Start Input rows

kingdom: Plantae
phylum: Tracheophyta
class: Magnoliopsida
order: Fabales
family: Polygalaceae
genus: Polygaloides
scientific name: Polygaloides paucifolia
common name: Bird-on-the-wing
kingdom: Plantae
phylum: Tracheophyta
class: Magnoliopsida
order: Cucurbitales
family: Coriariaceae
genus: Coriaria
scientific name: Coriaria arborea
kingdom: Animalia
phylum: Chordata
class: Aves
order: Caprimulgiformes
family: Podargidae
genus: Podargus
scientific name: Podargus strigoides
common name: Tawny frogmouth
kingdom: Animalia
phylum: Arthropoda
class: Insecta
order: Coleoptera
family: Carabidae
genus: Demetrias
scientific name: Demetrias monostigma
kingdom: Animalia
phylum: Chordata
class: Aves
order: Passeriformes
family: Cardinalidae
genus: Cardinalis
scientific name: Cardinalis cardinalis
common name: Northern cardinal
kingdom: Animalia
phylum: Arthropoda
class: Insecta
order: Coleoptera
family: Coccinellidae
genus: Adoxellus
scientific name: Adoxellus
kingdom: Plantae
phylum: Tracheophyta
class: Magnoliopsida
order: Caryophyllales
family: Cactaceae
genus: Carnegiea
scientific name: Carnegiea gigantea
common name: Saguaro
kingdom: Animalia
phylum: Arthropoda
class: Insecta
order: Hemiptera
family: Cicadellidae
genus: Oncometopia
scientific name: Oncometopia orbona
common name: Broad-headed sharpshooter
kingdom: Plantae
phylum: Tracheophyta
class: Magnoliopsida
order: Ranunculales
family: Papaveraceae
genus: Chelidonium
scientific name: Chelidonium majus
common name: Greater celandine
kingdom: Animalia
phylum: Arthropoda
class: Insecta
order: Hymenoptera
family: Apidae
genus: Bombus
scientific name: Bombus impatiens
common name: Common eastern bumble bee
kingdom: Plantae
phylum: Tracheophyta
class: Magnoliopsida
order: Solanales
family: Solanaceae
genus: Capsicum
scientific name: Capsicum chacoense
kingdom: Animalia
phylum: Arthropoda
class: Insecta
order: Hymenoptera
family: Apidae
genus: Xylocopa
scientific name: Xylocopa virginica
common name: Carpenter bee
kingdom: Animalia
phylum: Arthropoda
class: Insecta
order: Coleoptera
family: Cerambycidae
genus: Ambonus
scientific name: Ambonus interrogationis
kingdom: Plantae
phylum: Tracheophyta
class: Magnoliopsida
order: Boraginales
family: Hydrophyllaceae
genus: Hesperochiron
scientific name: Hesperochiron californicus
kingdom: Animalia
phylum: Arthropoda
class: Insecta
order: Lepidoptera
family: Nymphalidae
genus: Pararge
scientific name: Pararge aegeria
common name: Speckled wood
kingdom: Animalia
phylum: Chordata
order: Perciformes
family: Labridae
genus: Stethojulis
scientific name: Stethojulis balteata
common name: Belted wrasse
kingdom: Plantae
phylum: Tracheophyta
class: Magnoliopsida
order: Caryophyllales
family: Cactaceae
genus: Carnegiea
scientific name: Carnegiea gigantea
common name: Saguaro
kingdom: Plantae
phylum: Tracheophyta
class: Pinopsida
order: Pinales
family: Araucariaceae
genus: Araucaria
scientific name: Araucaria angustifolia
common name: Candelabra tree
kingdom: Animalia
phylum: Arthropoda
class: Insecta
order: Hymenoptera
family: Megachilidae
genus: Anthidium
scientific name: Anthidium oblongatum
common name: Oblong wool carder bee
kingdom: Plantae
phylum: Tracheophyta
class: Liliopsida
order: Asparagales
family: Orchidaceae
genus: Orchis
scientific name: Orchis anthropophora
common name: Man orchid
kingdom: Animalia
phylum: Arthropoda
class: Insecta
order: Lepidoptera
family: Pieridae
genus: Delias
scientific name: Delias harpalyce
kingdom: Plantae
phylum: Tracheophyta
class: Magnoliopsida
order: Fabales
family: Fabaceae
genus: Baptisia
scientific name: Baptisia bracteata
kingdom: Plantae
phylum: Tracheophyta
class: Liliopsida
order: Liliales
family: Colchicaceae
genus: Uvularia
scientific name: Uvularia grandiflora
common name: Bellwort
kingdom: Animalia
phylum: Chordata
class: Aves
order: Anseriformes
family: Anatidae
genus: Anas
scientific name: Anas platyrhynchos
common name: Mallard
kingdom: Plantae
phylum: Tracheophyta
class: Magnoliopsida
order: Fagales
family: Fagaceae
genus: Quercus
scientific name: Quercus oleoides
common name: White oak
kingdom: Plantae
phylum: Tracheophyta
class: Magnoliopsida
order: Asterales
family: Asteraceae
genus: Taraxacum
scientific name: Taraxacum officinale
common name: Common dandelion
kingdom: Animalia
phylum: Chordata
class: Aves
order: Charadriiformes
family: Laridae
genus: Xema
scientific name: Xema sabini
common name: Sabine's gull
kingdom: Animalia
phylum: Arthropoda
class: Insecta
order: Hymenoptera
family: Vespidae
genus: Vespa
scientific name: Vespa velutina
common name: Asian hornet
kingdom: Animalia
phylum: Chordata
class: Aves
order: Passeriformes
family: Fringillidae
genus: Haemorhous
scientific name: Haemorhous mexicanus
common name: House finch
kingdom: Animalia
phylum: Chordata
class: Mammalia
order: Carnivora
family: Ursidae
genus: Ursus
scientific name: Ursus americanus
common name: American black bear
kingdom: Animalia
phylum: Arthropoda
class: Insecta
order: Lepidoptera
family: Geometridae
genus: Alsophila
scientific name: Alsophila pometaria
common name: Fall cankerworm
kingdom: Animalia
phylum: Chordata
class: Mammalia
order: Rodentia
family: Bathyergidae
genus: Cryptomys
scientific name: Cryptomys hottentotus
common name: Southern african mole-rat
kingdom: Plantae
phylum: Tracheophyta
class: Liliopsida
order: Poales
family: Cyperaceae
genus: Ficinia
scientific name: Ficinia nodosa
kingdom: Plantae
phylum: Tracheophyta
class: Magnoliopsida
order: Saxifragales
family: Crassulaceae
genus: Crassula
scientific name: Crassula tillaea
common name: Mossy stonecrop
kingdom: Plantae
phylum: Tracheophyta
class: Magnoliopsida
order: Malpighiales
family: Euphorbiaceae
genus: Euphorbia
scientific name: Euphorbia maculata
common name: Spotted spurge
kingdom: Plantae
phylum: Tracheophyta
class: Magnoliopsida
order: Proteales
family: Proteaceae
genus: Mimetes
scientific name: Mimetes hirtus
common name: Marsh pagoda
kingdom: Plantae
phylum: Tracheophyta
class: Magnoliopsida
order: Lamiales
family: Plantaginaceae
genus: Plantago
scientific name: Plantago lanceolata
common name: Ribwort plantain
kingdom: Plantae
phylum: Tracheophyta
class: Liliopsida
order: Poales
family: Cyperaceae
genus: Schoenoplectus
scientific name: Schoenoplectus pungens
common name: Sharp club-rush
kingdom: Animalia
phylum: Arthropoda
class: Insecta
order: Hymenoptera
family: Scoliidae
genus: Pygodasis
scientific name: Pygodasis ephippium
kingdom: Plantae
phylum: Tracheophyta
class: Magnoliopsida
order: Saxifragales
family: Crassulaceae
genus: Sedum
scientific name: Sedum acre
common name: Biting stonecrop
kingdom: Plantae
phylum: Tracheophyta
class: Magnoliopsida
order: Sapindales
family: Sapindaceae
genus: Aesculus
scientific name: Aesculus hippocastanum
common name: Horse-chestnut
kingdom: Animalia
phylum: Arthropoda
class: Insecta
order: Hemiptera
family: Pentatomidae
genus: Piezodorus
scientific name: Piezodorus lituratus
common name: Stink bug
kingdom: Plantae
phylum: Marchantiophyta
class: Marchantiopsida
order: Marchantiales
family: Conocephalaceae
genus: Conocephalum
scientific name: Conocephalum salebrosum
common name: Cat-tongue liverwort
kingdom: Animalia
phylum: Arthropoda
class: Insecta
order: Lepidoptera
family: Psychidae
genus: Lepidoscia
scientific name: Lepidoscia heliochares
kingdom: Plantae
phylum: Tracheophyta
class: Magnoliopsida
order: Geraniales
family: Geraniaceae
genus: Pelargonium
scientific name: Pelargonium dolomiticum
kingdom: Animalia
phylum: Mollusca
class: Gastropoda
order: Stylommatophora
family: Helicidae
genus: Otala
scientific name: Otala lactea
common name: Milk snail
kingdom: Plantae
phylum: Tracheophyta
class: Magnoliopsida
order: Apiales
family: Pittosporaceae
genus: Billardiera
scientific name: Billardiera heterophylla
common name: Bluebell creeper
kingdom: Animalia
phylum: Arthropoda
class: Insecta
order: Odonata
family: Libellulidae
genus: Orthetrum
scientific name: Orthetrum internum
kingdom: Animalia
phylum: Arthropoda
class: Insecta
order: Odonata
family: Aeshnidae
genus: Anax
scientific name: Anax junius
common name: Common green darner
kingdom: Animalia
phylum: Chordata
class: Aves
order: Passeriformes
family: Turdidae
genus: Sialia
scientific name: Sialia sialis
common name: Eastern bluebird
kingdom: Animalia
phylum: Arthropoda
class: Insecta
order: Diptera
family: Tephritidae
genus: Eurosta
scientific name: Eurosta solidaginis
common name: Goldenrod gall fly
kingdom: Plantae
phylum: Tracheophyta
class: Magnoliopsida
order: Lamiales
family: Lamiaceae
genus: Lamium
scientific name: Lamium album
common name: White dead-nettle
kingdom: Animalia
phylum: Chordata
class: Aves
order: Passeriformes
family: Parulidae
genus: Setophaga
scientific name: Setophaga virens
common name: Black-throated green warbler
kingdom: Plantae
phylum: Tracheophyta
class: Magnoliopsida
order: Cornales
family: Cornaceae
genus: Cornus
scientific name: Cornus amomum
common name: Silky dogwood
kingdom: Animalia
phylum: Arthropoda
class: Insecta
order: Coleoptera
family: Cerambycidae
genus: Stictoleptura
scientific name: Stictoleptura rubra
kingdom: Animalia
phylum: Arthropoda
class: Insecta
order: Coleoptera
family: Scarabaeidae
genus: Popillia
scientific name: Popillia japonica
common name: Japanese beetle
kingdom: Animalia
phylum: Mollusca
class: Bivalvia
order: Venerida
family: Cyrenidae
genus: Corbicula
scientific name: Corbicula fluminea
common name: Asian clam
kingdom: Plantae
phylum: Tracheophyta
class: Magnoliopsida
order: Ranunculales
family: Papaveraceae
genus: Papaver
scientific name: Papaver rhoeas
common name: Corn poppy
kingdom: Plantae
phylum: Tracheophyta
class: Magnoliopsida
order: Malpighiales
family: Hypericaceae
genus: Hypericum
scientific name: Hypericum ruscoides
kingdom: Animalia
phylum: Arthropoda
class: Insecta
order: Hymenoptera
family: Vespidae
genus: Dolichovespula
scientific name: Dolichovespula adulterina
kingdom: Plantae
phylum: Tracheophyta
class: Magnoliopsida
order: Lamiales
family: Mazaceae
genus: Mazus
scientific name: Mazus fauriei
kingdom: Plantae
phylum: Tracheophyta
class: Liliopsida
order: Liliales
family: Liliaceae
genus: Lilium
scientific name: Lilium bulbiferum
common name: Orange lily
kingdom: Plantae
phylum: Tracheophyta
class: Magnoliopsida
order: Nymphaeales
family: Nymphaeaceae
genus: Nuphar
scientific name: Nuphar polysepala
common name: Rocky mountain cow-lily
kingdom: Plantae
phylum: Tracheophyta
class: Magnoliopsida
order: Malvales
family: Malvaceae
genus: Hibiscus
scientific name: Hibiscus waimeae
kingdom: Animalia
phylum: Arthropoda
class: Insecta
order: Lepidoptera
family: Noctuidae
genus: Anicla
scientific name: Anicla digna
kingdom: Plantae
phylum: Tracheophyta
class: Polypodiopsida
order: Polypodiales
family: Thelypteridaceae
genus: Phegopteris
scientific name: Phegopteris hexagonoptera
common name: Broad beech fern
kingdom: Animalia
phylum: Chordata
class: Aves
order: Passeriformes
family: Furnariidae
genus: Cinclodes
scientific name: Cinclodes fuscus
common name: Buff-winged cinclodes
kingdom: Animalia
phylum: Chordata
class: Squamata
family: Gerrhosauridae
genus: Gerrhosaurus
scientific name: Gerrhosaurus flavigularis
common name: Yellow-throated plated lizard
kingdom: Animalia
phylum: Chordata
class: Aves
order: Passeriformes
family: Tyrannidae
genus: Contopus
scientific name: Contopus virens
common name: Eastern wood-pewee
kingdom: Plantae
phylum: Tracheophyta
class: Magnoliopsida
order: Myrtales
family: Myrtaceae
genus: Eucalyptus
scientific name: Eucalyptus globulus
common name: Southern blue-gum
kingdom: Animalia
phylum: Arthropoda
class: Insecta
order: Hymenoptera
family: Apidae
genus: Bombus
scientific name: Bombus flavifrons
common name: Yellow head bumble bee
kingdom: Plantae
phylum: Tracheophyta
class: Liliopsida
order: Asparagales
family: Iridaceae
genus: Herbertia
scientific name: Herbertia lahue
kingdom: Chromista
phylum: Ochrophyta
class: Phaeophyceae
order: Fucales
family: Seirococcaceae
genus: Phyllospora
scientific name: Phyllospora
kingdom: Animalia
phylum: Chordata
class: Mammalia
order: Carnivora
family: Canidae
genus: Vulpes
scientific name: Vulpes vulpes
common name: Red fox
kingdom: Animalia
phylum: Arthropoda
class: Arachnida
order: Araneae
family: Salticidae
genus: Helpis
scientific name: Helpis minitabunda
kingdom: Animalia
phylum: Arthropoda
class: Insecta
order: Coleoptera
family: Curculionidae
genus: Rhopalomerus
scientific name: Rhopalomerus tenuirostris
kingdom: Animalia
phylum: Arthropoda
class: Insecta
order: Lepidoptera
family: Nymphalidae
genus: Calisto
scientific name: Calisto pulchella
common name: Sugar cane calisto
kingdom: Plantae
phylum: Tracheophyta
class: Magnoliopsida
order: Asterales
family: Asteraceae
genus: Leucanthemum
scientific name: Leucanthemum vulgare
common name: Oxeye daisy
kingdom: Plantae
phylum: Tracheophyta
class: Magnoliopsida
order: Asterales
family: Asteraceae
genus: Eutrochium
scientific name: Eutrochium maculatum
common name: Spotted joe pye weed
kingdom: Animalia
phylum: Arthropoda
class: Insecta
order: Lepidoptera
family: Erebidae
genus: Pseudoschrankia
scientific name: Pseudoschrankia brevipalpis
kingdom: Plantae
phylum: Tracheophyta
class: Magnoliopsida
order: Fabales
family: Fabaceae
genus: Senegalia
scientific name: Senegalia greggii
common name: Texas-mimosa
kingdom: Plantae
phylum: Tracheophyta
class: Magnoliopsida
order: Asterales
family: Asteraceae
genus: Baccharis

End Input rows

Given instruction:
Could you return the lines of the records above exactly, starting with the line that contains "scientific name: Schoenoplectus pungens" and going on through the line that contains "scientific name: Lepidoscia heliochares", with both of those lines included?

Correct output:
scientific name: Schoenoplectus pungens
common name: Sharp club-rush
kingdom: Animalia
phylum: Arthropoda
class: Insecta
order: Hymenoptera
family: Scoliidae
genus: Pygodasis
scientific name: Pygodasis ephippium
kingdom: Plantae
phylum: Tracheophyta
class: Magnoliopsida
order: Saxifragales
family: Crassulaceae
genus: Sedum
scientific name: Sedum acre
common name: Biting stonecrop
kingdom: Plantae
phylum: Tracheophyta
class: Magnoliopsida
order: Sapindales
family: Sapindaceae
genus: Aesculus
scientific name: Aesculus hippocastanum
common name: Horse-chestnut
kingdom: Animalia
phylum: Arthropoda
class: Insecta
order: Hemiptera
family: Pentatomidae
genus: Piezodorus
scientific name: Piezodorus lituratus
common name: Stink bug
kingdom: Plantae
phylum: Marchantiophyta
class: Marchantiopsida
order: Marchantiales
family: Conocephalaceae
genus: Conocephalum
scientific name: Conocephalum salebrosum
common name: Cat-tongue liverwort
kingdom: Animalia
phylum: Arthropoda
class: Insecta
order: Lepidoptera
family: Psychidae
genus: Lepidoscia
scientific name: Lepidoscia heliochares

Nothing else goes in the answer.